On the evening of the 15th May the native Sappers and Miners from Roorkee marched into Meerut. Next afternoon it so happened that a small party of the faithful remnant of the 3rd Light Cavalry, which was about to proceed under my command to the support of the civil authorities in a neighbouring station, was paraded, mounted, for the General's inspection, close to the barrack where he had taken up his quarters, when I heard the report of a single shot, rapidly followed by two or three more, from the direction of the Sapper Camp; and presently saw that a scene of confusion and uproar was going on there. A rumour reached me--how I do not remember--that the Sappers had mutinied, had killed Alfred Light, the artillery officer who afterwards became so distinguished, and were about to fly into the jungle.
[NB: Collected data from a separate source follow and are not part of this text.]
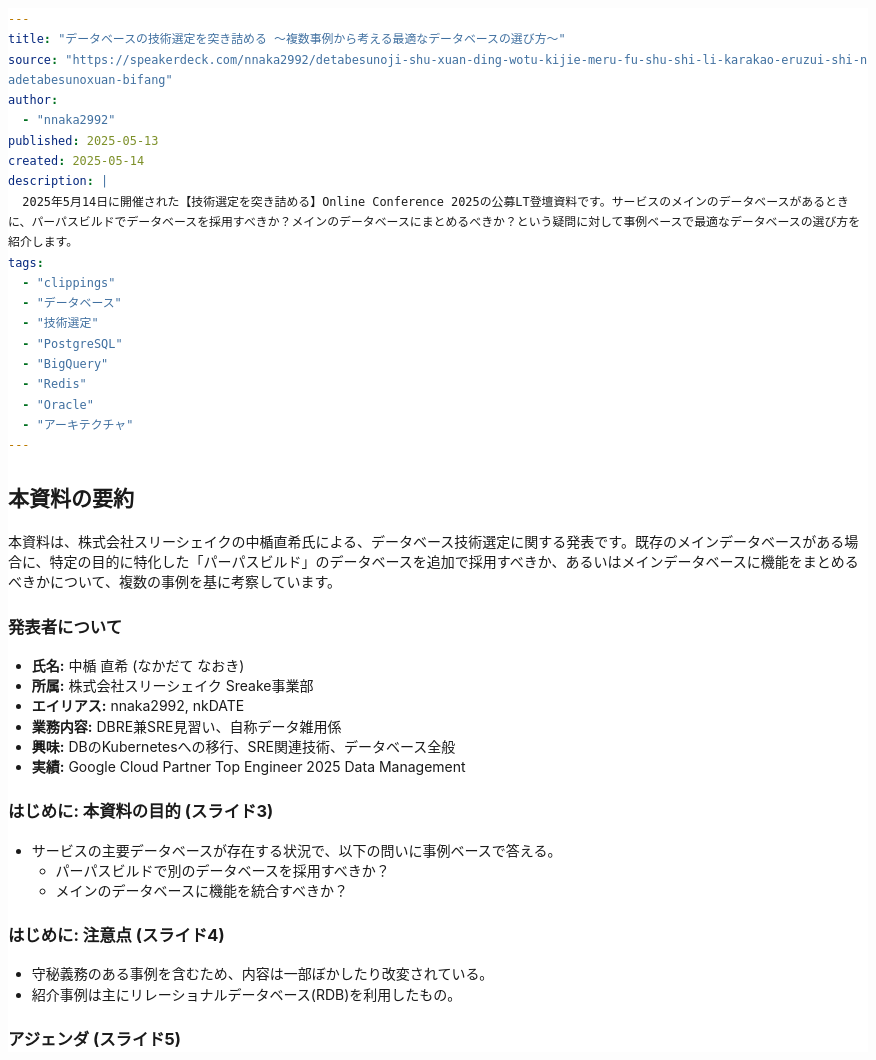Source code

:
 ```yaml
---
title: "データベースの技術選定を突き詰める ～複数事例から考える最適なデータベースの選び方～"
source: "https://speakerdeck.com/nnaka2992/detabesunoji-shu-xuan-ding-wotu-kijie-meru-fu-shu-shi-li-karakao-eruzui-shi-nadetabesunoxuan-bifang"
author:
  - "nnaka2992"
published: 2025-05-13
created: 2025-05-14
description: |
  2025年5月14日に開催された【技術選定を突き詰める】Online Conferenc​​e 2025の公募LT登壇資料です。サービスのメインのデータベースがあるときに、パーパスビルドでデータベースを採用すべきか？メインのデータベースにまとめるべきか？という疑問に対して事例ベースで最適なデータベースの選び方を紹介します。
tags:
  - "clippings"
  - "データベース"
  - "技術選定"
  - "PostgreSQL"
  - "BigQuery"
  - "Redis"
  - "Oracle"
  - "アーキテクチャ"
---
```


## 本資料の要約

本資料は、株式会社スリーシェイクの中楯直希氏による、データベース技術選定に関する発表です。既存のメインデータベースがある場合に、特定の目的に特化した「パーパスビルド」のデータベースを追加で採用すべきか、あるいはメインデータベースに機能をまとめるべきかについて、複数の事例を基に考察しています。

### 発表者について

* **氏名:** 中楯 直希 (なかだて なおき)
* **所属:** 株式会社スリーシェイク Sreake事業部
* **エイリアス:** nnaka2992, nkDATE
* **業務内容:** DBRE兼SRE見習い、自称データ雑用係
* **興味:** DBのKubernetesへの移行、SRE関連技術、データベース全般
* **実績:** Google Cloud Partner Top Engineer 2025 Data Management

### はじめに: 本資料の目的 (スライド3)

* サービスの主要データベースが存在する状況で、以下の問いに事例ベースで答える。
  * パーパスビルドで別のデータベースを採用すべきか？
  * メインのデータベースに機能を統合すべきか？

### はじめに: 注意点 (スライド4)

* 守秘義務のある事例を含むため、内容は一部ぼかしたり改変されている。
* 紹介事例は主にリレーショナルデータベース(RDB)を利用したもの。

### アジェンダ (スライド5)
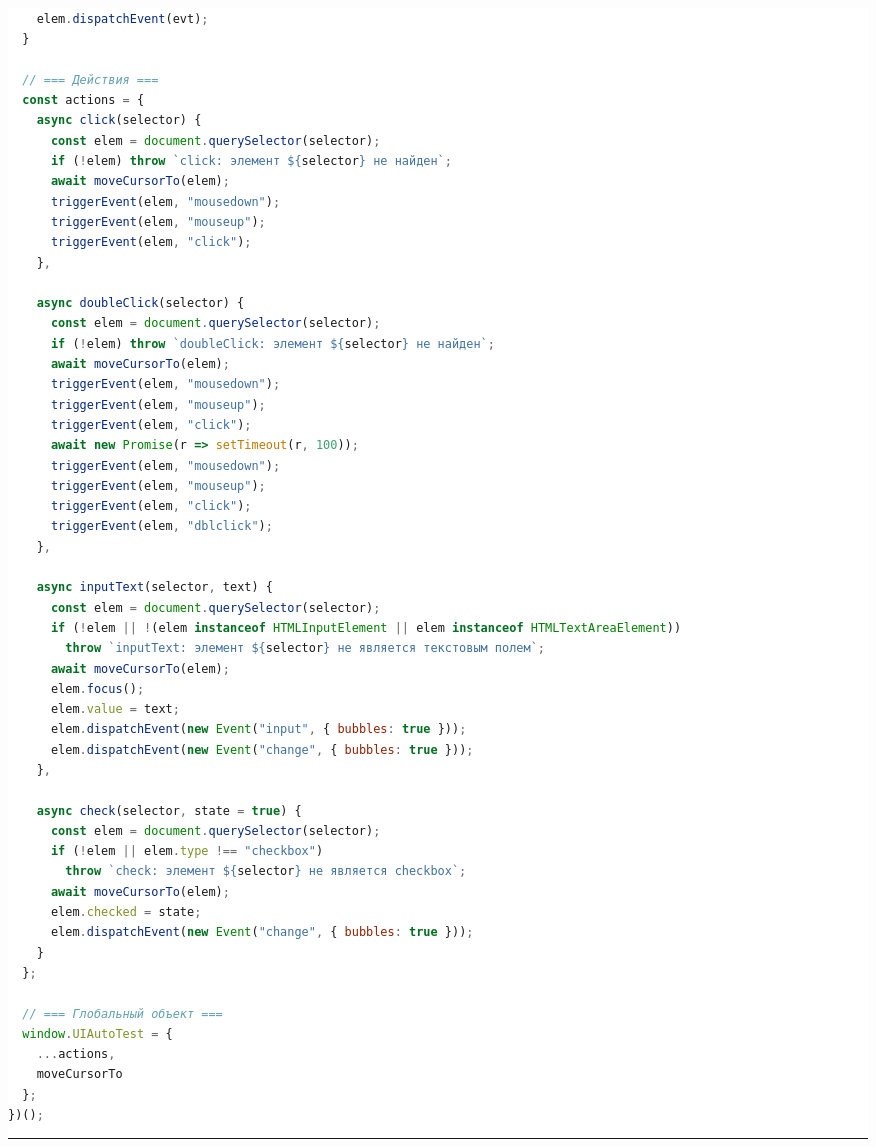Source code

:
 ```js
    elem.dispatchEvent(evt);
  }

  // === Действия ===
  const actions = {
    async click(selector) {
      const elem = document.querySelector(selector);
      if (!elem) throw `click: элемент ${selector} не найден`;
      await moveCursorTo(elem);
      triggerEvent(elem, "mousedown");
      triggerEvent(elem, "mouseup");
      triggerEvent(elem, "click");
    },

    async doubleClick(selector) {
      const elem = document.querySelector(selector);
      if (!elem) throw `doubleClick: элемент ${selector} не найден`;
      await moveCursorTo(elem);
      triggerEvent(elem, "mousedown");
      triggerEvent(elem, "mouseup");
      triggerEvent(elem, "click");
      await new Promise(r => setTimeout(r, 100));
      triggerEvent(elem, "mousedown");
      triggerEvent(elem, "mouseup");
      triggerEvent(elem, "click");
      triggerEvent(elem, "dblclick");
    },

    async inputText(selector, text) {
      const elem = document.querySelector(selector);
      if (!elem || !(elem instanceof HTMLInputElement || elem instanceof HTMLTextAreaElement))
        throw `inputText: элемент ${selector} не является текстовым полем`;
      await moveCursorTo(elem);
      elem.focus();
      elem.value = text;
      elem.dispatchEvent(new Event("input", { bubbles: true }));
      elem.dispatchEvent(new Event("change", { bubbles: true }));
    },

    async check(selector, state = true) {
      const elem = document.querySelector(selector);
      if (!elem || elem.type !== "checkbox")
        throw `check: элемент ${selector} не является checkbox`;
      await moveCursorTo(elem);
      elem.checked = state;
      elem.dispatchEvent(new Event("change", { bubbles: true }));
    }
  };

  // === Глобальный объект ===
  window.UIAutoTest = {
    ...actions,
    moveCursorTo
  };
})();
```

---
Naturally I lost no time in dismounting and running in to the barrack to inform General Hewett, whom I found in the dishabille of shirt and pyjamas.

While I was making my report to the bewildered General, Brigadier Archdale Wilson pushed up to us, buckling on his sword-belt, and ordered me to mount at once and follow the Sappers and keep them in sight till he could come up with some of the Carabineers and guns. By this time the Sappers, who, I firmly believe, had at first no intention whatever of mutinying, but had been seized by sudden panic through groundless fear of an attack by the European troops, were swarming in flight over the plain, some in uniform, some in native clothes, but all armed with their muskets.

The shot which I had heard had been fired, as I subsequently learnt, by an Afghan, and had killed the Commanding Officer, Major Fraser. The action of this one man compromised all his comrades. However loyally disposed they might have been, they must have felt that now appearances were so fatally against them that no quarter could be hoped for from the enraged European troops who surrounded them; and that instant flight offered the only slender chance of escape from destruction.